He added: “In the meantime, we’ll be doing pop-ups and events across the world. Guys, this is your chance to get in. This is everything I’ve been working towards. Let’s fucking go.”

In March this year, McFarland laid out his plans to repay the $26 million (£20.9 million) he owes to investors for the botched debut.

“Here’s how I’m going to pay it back: I spend half my time filming TV shows. The other half, I focus on what I’m really, really good at,” he said on Twitter. “I’m the best at coming up with wild creative, getting talent together, and delivering the moment.”

McFarland previously shared he plans on making a Broadway musical.

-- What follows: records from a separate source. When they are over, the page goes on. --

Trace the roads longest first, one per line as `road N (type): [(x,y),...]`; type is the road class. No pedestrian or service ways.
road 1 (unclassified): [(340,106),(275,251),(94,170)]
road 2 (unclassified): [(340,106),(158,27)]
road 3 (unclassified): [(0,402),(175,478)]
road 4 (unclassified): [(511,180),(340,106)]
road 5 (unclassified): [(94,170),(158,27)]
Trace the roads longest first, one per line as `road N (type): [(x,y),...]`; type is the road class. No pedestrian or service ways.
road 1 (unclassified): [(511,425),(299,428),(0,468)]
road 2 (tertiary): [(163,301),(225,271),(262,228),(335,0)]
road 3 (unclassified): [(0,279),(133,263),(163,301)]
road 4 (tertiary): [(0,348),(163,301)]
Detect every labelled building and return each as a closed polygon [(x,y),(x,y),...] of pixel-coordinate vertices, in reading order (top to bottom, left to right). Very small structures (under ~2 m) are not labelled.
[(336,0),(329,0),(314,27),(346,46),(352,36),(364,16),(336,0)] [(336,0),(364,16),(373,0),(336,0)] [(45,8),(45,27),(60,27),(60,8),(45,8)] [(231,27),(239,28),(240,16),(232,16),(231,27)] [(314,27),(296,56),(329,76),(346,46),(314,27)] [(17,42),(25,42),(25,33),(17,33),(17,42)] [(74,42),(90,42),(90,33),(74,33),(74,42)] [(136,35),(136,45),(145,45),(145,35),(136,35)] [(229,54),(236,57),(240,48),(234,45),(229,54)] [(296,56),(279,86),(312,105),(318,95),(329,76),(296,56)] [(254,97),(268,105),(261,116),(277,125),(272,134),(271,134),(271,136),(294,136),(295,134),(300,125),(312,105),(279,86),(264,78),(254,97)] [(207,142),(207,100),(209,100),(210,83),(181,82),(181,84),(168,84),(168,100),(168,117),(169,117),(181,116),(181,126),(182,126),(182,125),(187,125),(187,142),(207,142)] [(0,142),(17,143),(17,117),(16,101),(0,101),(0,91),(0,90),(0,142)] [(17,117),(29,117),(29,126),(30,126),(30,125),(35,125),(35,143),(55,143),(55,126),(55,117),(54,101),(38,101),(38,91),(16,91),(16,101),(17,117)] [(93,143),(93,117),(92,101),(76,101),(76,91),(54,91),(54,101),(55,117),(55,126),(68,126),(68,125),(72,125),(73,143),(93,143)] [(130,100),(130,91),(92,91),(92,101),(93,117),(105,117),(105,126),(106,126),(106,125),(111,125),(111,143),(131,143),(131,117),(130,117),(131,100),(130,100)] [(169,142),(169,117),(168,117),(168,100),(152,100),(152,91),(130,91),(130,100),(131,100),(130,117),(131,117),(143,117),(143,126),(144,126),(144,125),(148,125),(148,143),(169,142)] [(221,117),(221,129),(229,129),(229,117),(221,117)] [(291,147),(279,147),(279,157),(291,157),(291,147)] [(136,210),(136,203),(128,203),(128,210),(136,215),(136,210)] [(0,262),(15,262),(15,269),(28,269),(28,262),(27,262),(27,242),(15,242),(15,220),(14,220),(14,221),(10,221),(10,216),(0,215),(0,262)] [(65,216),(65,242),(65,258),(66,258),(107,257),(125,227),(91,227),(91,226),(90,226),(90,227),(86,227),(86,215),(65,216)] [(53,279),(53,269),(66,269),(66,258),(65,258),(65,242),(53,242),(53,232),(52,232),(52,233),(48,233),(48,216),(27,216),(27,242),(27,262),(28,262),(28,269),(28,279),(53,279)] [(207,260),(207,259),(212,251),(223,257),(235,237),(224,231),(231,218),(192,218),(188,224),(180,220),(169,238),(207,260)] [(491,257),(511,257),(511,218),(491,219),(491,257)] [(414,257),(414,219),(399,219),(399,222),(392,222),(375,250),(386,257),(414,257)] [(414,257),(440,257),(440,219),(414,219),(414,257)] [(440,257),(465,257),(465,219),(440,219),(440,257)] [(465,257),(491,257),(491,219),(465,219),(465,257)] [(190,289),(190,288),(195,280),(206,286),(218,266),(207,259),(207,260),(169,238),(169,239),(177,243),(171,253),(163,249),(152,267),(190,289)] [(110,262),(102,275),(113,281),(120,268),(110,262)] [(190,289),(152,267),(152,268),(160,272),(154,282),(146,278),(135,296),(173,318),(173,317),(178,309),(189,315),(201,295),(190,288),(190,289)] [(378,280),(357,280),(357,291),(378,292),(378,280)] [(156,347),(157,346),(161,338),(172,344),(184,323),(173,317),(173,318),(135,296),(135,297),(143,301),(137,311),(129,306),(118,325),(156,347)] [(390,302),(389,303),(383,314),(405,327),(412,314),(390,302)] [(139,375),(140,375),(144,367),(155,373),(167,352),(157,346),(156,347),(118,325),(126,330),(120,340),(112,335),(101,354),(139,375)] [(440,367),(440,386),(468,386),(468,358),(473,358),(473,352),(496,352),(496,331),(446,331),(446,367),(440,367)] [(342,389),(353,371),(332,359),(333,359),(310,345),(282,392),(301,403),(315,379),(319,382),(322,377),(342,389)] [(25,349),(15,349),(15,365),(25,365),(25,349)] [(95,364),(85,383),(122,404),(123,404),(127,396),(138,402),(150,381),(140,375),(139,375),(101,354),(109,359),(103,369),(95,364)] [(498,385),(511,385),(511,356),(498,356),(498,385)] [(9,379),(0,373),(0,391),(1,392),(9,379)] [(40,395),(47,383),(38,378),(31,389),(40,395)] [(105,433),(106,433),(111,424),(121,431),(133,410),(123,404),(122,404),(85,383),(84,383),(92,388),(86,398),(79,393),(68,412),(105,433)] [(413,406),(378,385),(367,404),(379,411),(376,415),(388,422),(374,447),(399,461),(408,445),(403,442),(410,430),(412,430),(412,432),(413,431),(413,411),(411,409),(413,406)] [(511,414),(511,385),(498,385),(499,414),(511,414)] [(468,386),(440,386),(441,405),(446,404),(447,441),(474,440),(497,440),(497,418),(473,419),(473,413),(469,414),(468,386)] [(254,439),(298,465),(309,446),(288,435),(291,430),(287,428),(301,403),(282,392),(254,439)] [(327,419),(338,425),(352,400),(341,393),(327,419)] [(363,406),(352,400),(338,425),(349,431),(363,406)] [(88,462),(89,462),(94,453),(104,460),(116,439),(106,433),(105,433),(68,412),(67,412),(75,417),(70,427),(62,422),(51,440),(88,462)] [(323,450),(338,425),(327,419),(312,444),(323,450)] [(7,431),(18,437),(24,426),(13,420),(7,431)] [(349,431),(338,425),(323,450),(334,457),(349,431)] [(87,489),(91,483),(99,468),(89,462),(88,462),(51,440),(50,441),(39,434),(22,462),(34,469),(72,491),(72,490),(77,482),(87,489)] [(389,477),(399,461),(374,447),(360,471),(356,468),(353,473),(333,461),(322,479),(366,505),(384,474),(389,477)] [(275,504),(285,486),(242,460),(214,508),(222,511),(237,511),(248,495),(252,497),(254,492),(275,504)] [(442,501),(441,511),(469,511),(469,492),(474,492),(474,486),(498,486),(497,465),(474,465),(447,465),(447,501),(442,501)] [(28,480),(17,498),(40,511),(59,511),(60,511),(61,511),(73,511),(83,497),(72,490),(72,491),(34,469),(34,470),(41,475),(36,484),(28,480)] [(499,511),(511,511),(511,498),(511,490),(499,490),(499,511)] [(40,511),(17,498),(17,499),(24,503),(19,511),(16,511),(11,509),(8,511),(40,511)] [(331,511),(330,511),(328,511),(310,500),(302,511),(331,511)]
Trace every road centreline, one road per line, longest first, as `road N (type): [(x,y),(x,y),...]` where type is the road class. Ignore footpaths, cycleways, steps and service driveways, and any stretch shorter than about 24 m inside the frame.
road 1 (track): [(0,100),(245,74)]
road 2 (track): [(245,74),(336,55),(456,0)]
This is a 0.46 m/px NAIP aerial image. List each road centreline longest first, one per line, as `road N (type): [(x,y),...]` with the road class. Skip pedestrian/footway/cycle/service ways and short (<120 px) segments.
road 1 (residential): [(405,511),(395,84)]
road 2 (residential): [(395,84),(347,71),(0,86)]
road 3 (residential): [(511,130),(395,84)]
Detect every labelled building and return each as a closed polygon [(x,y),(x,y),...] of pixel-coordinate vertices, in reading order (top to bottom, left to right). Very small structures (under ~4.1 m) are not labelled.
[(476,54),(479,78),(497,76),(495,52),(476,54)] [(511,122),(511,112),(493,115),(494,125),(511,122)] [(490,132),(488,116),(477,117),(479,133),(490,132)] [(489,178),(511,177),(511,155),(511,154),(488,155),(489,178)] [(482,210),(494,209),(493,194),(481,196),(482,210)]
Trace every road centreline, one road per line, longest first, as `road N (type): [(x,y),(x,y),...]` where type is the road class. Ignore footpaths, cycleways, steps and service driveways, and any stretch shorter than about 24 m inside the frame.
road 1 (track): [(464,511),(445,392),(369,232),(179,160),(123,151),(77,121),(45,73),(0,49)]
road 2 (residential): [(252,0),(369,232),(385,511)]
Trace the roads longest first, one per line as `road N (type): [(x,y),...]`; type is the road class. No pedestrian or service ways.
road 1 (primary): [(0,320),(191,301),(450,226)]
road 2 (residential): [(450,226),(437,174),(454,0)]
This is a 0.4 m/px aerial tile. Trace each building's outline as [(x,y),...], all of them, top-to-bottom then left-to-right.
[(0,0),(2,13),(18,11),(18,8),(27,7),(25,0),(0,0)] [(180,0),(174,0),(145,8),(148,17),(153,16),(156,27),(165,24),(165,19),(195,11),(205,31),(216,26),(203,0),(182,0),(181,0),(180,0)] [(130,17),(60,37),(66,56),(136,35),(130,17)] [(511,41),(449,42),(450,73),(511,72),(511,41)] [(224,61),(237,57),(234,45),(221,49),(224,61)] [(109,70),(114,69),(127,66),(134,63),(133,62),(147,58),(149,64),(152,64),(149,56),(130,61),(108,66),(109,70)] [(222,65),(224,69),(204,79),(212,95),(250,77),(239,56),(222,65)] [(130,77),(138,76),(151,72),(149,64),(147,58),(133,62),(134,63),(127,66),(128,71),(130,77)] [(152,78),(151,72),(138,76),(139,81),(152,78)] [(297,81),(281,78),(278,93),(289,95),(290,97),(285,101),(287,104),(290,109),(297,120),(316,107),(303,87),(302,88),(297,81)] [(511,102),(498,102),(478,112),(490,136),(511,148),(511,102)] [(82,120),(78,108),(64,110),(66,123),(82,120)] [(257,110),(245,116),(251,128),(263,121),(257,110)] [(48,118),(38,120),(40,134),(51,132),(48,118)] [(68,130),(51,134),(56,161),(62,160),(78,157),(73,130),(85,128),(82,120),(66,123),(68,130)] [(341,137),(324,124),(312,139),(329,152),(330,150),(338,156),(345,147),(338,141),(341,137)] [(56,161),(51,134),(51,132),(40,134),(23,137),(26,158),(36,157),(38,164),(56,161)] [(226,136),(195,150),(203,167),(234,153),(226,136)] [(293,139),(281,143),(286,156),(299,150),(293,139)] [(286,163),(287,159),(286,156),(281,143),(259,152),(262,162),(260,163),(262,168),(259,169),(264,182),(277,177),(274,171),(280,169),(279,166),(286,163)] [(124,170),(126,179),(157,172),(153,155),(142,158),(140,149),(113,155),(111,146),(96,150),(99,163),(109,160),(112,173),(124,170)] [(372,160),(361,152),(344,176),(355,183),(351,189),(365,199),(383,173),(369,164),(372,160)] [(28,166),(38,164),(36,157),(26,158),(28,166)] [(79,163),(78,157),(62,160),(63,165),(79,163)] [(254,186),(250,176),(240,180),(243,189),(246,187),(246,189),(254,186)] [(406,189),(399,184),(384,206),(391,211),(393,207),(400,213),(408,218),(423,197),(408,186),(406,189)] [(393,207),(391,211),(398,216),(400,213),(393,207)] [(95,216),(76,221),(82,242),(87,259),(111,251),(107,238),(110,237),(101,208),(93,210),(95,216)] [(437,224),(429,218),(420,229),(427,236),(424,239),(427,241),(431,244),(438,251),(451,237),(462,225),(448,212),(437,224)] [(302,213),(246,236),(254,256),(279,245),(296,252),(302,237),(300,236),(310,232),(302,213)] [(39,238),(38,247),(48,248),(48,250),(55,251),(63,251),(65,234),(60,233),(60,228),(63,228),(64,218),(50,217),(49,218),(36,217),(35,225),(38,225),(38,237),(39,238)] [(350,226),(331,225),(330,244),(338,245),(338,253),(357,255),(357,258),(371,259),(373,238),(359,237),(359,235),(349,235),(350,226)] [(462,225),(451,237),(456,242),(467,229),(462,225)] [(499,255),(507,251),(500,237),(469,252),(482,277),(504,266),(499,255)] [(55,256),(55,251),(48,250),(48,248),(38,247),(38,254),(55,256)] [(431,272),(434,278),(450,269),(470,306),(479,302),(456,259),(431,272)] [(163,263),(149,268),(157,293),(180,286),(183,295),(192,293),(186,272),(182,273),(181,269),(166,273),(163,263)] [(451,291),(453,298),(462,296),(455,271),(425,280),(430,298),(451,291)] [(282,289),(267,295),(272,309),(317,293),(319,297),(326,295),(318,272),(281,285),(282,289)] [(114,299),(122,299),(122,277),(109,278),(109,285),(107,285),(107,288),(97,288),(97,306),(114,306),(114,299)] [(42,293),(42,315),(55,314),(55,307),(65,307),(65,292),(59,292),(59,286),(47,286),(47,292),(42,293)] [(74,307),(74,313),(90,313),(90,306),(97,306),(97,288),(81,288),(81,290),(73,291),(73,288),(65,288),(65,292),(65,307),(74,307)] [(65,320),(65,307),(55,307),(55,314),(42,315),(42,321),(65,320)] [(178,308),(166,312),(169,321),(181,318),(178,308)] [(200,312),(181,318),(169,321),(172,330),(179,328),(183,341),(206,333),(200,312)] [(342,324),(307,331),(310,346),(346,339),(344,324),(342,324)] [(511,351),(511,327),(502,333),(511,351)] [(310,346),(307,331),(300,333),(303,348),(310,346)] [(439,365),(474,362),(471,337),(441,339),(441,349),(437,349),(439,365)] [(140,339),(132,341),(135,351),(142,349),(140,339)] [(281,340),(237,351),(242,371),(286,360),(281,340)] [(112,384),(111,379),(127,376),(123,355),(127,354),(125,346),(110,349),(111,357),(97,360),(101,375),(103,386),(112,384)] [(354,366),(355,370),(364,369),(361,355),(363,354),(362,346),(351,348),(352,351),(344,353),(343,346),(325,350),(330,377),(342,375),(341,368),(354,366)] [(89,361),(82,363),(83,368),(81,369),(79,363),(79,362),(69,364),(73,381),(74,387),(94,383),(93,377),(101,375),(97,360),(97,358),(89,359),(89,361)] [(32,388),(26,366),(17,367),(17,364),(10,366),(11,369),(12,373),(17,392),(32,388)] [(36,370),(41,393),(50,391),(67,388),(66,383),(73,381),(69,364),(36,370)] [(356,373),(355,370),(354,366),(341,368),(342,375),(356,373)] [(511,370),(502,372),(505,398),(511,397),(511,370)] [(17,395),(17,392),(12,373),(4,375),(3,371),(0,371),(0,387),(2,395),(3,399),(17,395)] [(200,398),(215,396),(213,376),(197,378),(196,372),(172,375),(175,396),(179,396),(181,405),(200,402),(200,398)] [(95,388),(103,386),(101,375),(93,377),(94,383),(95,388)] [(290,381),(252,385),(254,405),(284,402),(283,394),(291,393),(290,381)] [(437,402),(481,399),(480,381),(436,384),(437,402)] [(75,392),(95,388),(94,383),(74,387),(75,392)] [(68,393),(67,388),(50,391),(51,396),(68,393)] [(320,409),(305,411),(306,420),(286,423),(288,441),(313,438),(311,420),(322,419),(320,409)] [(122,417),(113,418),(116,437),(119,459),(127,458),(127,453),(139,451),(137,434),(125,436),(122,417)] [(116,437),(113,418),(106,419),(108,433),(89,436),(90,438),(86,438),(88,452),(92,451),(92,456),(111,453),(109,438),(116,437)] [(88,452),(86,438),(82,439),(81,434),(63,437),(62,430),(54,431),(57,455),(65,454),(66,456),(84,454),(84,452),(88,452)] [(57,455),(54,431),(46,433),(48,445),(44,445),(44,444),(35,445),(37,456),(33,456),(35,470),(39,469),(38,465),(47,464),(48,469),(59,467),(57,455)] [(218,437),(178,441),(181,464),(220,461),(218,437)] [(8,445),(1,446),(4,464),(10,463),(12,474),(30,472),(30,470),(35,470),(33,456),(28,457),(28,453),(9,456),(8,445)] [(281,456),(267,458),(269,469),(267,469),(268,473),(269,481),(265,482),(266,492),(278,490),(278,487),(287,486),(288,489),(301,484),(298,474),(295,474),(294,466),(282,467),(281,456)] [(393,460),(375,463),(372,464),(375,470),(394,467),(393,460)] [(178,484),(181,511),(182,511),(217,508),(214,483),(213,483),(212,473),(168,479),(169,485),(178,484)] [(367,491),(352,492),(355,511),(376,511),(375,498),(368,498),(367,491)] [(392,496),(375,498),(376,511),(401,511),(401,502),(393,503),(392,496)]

He made the announcement on TikTok and in an interview with journalist Adam Glyn. “Instead of like traditional Broadway actors, it’s going to be current music artists, combined with the Broadway format of the play — making fun of me, but also I think sharing some of the good sides as well,” he said of the planned musical, which he has dubbed Fyre Fest 1.5.

Last year, following his release from prison, McFarland also launched a Bahamas treasure hunt venture, called ‘PYRT’. The event was expected to be the subject of a not-yet-released documentary titled After The Fyre.

The press has been somewhat sceptical about a second iteration of the notorious event, with Rolling Stone’s headline on the announcement reading: “Fyre Festival II tickets are on sale now if you’re interested in lighting money on fire”.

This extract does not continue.